What fun!! Thanks so much for sharing your experiments with us. i can’t wait to dye all of my white napkins! Such beautiful subtle colors! Do i add anything to the water?besides iron?
Very interesting project. What proportion of water to the natural matter did you use? As a knitter I would like to try dyeing wool with natural material I have had the experience of using chemical dyes.
I am a longterm friend of the Getty. I was on the Photography Council for several years. The Department of Photographs has work of mine in permanent collection.
Among that work are chromes and transparencies from the Middle East circa 1965, including work from a visit to the rural Kurds of Iraq. Utilizing those images, I am now working on a book about the Kurds.
One question relates to plants or other coloration sources of other women’s clothing, made in their home mountain villages in southertn Iraq or en route on migrations. in other parts of Mesopotamia such as Turkey or Iran or Syria. I will try to send you an image, below, showing the kind of clothing I mean; modern and/or ancient origins. It is possible the dyes for these were simply bought locally but perhaps you know of sources of info on this; local plants or animals?
Another, deeper and more complex question has to do with the spectacular, centuries-old Kurdish rugs. Traditionally made by the same women, rug books all say the natural plant sources for dyes were gradually replaced by industrial dyes starting in the late 19th century, which affects the rugs’ dating and value.
These rugs (such as some held in the Met and in European museums) go back centuries as far as the Renaissance or earlier. A fascinating side story is of their likely being exported from today’s Turkey to Venice for notable families in Italy, as well as to other parts of Europe where it was the rage to have images of (Kurdish) carpets in religious paintings (known as a Holbein motif). Far less well documented would be Mesopotamian rug fragments preserved in tombs from BC centuries. I have seen speculative writings on this, by archeologists, but nothing proven or widely known.
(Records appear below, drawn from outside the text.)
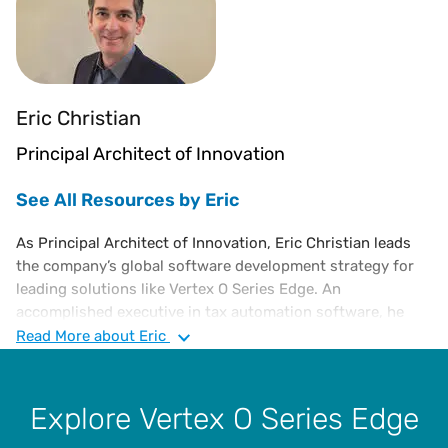
Eric Christian
Principal Architect of Innovation
See All Resources by Eric
As Principal Architect of Innovation, Eric Christian leads
the company’s global software development strategy for
leading solutions like Vertex O Series Edge. An
accomplished executive in tax automation software, he
joined Vertex in 2021 after the company acquired Tellutax,
Read
More
about Eric
an edge computing technology startup. Previously he was
co-founder and Chief Technology Officer at Tellutax,
President of ECTaxSolutions, Executive Director of Tax
Explore Vertex O Series Edge
Technology at DMA. Eric also co-founded Sabrix and led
I wonder if you know of more current sources on this than I do? Even if not fully proven or accepted, it could help date the early ancestry of the Kurds or their predecessors.
Can you advise, or know who/where to ask?
I can only guess that some thoughtless editor reduced the size of you tantalizing article by leaving out the most interesting part… what veggies produced what colors by what process. Aside from a mysterious kit from Amazon practical info for a hobiest to try this themselves seems to be lacking.
Lovely article. I would have loved also recipes, though!
I have dyed with fruits and vegetables and the colors are quite fugitive, bright at first, gone in six months sometimes. Most natural dye materials do require a mordant, iron is one you mention. Lichens give beautiful colors and do not require a mordant.
Disappointing! What color does avocado skin/pit yield. You give an add for Amazon to get indigo which we know us fabulous, but not in your garden nor mine..
Marie! This is so beautifully fantastic!!! I’m loving every minute. Thank you so much for sharing this journey you two traveled. Just lovely.
MOST DELIGHTFUL.Will share with Friends MEXICO..WHERE THERE.IS ABUNDANCE OF FRUITS AND VEGGIES, Labeled * Seconds in OPEN Markets. The Photographies LOVELY.. GRATEFUL.
There is an active natural dye and fiber group, Griffin Dyeworks & Fiber Arts, that holds annual retreats right here in Southern California. Not this year, of course, but that hasn’t stopped us from posting classes and interesting information on the griffindyeworks.com site. Come visit!
Marie, Love this essay. I’ve been using lichen to generate brilliant purples and yellows.